1) you can choose what "angle of perception" to adopt on the present situation. In other words, you can choose how to look at it, and each way of looking at it automatically generates a corresponding attitude or energy state. So to choose your angle of perception is to choose your attitude, and some attitudes give you more energy to work with. This is crucially important. (Of course, whether you can remember to choose your angle of perception, and have the energy to do so in any given moment, is entirely beyond your control. So no point in self-blame or self-praise, again.)    

2) You can choose how to recondition yourself — you can keep absorbing stimuli (e.g., the company of awakened people and their writings) that will eventually and inevitably result in the radical restructuring of your whole being; especially focusing on those stimuli that clarify and invigorate your deepest aspiration.

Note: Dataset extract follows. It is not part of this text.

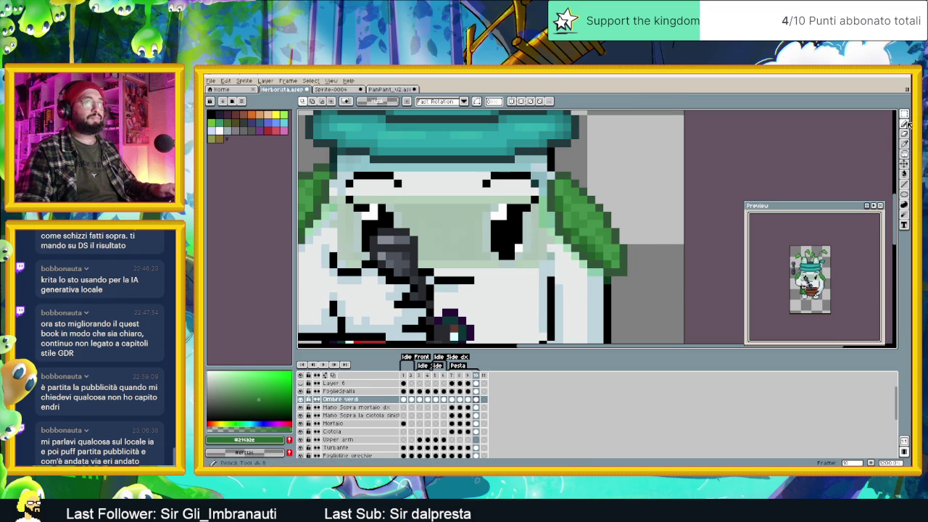
Step: Return to the Pencil with the leaf's dark green and view the whole sprite
key(b)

Whether the last two examples "really" constitute free choice or not is irrelevant, because to consider them as within your power to choose is highly effective indeed.  Both 1) and 2) are examples of choosing where to place your attention. And here we see why the "Power of Autonomy" (svātantrya-śakti) is a power attributed to Awareness, rather than the mind or body. The subtle, simple act of where we place our attention is the one in which we can exercise the most freedom — and the aggregation over time of this simple choice has, in the end, the greatest power to shape our destiny.